Myth 3: Allergic Conjunctivitis Is Only Common in Certain Regions of the United States

Allergies are a common problem in the United States. The Centers for Disease Control and Prevention estimates that more than 50 million Americans of all ages suffer from allergies.[9] Every region of the United States has specific allergens—even the desert southwest. Allergens are unique to the region, and many different substances beyond the commonly recognized pollen can serve as allergens. PAC is often caused by mold, dust mites, cockroaches, pet dander, or other environmental allergens[10] that are often present regardless of the geographic region.

Myth 4: All Papillae Are Created Equal

The conjunctiva is the perfect place to look for signs of allergies. The conjunctiva is a highly vascularized tissue that has near constant exposure to the environment. Additionally, the conjunctiva is home to a large number of cells active in the immune response. The combination of these three factors—vascularization, exposure, and immune cells—makes the conjunctiva especially sensitive to the effects of allergens. Both the bulbar conjunctiva and the palpebral conjunctiva may have evidence of an allergic response. The bulbar conjunctiva typically exhibits injection and chemosis, while the palpebral conjunctiva shows evidence of an allergic response predominantly through the formation of papillae.[2,11]

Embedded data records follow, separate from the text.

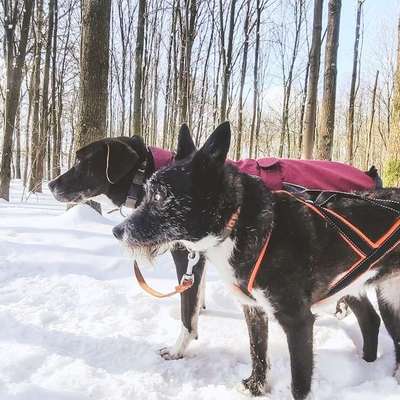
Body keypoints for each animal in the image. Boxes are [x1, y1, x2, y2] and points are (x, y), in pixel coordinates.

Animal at [111, 122, 400, 400]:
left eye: (161, 197)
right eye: (147, 193)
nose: (117, 231)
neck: (240, 224)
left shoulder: (297, 320)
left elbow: (299, 383)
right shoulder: (253, 309)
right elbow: (257, 353)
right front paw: (255, 387)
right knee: (373, 321)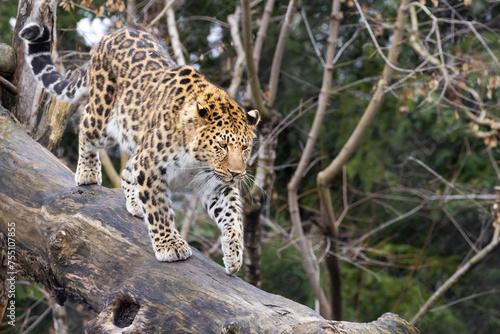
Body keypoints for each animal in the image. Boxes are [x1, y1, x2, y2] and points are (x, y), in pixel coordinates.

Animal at [19, 22, 260, 274]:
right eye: (223, 145)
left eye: (245, 148)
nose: (237, 173)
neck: (198, 159)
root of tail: (112, 34)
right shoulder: (151, 166)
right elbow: (159, 209)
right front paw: (170, 245)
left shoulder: (214, 183)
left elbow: (233, 216)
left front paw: (234, 254)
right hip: (102, 119)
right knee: (85, 125)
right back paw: (88, 172)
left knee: (127, 170)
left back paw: (134, 201)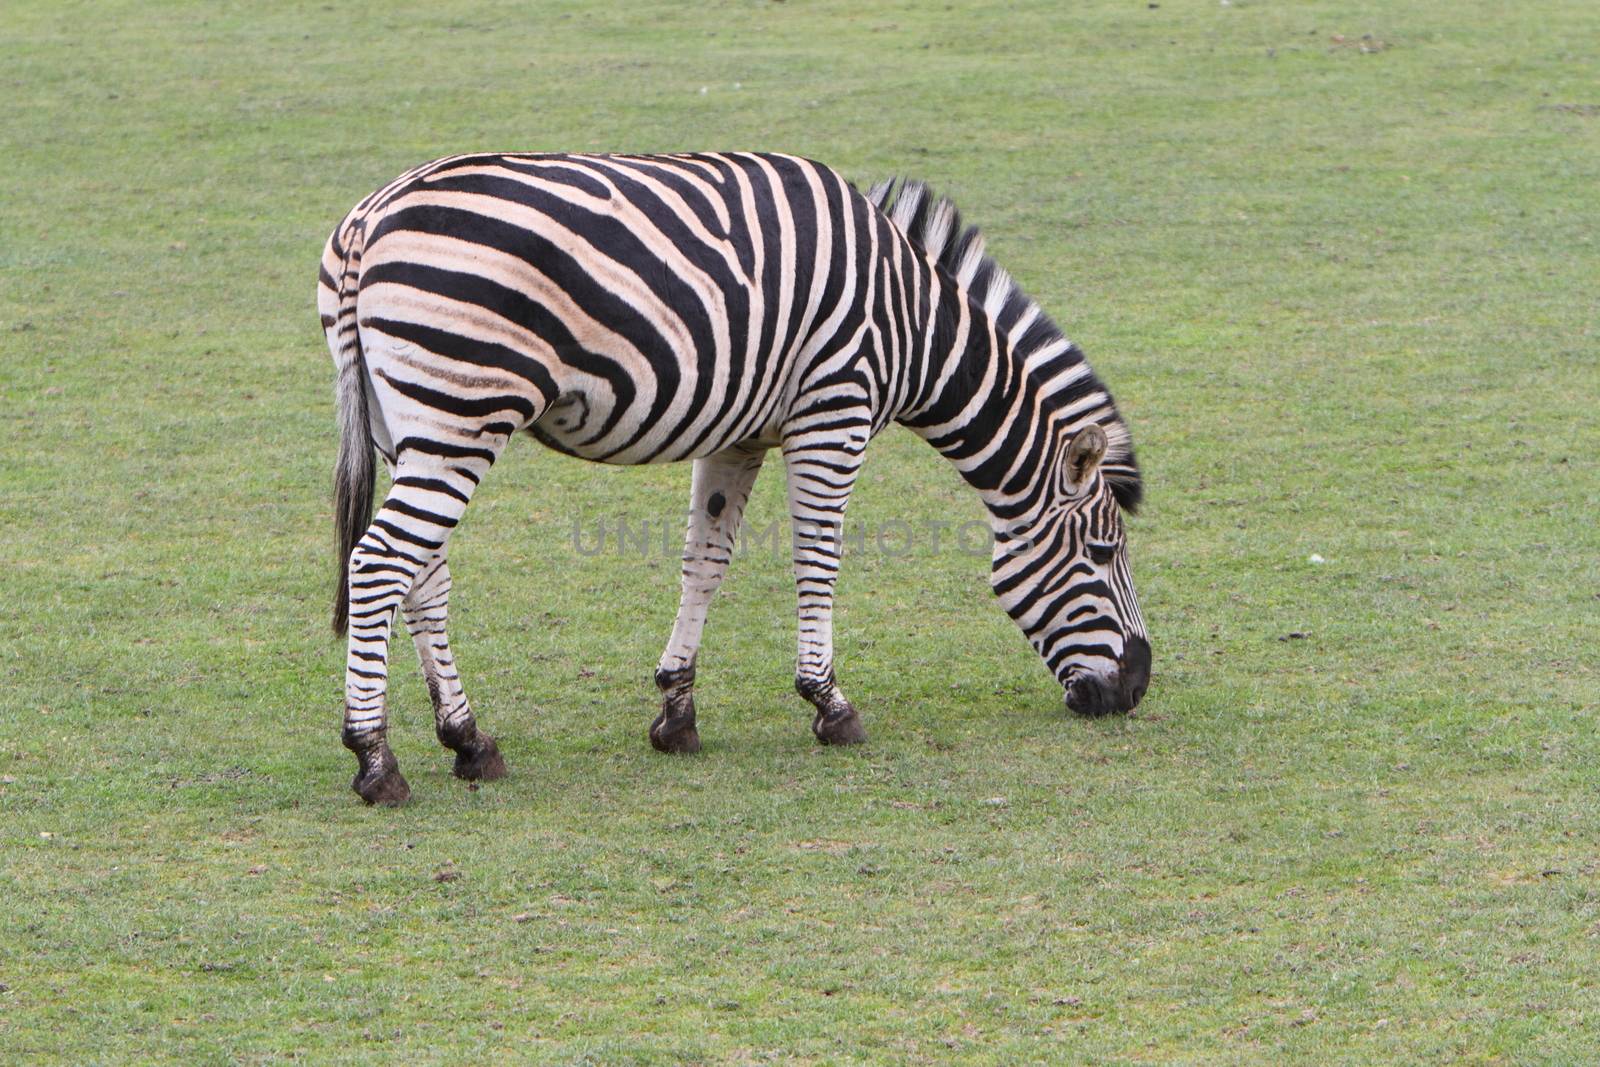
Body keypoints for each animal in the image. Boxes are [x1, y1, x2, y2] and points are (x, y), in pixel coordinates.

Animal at [318, 147, 1145, 799]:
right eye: (1104, 554)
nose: (1135, 687)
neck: (913, 325)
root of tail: (369, 219)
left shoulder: (740, 433)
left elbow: (704, 562)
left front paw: (676, 711)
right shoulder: (833, 411)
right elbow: (818, 560)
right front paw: (830, 704)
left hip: (409, 425)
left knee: (424, 575)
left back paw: (469, 740)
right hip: (462, 412)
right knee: (381, 563)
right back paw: (376, 760)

The size, location, and quantity of papillae are useful in distinguishing among the types of allergic conjunctivitis.

Giant papillary conjunctivitis, defined as conjunctivitis with papillae measuring larger than 1 mm, is often caused by mechanical irritation from a contact lens, exposed suture, or other irritant.[11] Fine papillae can be present in those suffering from SAC and PAC but do not reach the "cobblestone" appearance that is characteristic of VKC.[2]

The presence of papillae does not always necessitate treatment. Sometimes papillae are found in asymptomatic patients, especially if they are only located medially or laterally on the palpebral conjunctiva.[2]

Myth 5: Itchy Eyes Are Always Caused by Allergies

While itching is a common symptom of allergic conjunctivitis, particularly if the patient is symptomatic in both eyes, itchy eyes can also be caused by dry eye.

Inquiring about the presence of coexisting allergic rhinitis is often helpful in distinguishing between allergic conjunctivitis and dry eye syndrome.[12] Typically, watering eyes are suggestive of allergies, while burning eyes are more indicative of dry eye.[12]

Although allergic conjunctivitis and dry eye syndrome are distinct clinical entities, both of these conditions can often benefit from artificial tears. Artificial tears can help reduce the concentration of allergens in the tear film, thus reducing the intensity of the allergic response.[12] The lubrication offered by artificial tears can also reduce symptoms of allergic conjunctivitis.

Take-Home Messages for Clinicians

Allergic conjunctivitis is a common condition that can affect patients of all ages, but it is often underdiagnosed. Only 10% of individuals with ocular allergy symptoms seek medical attention.[13]

A careful patient history and a detailed anterior segment examination are needed to diagnose allergic conjunctivitis.[13] Prompt treatment can alleviate symptoms and improve quality of life for patients who might have otherwise suffered in silence.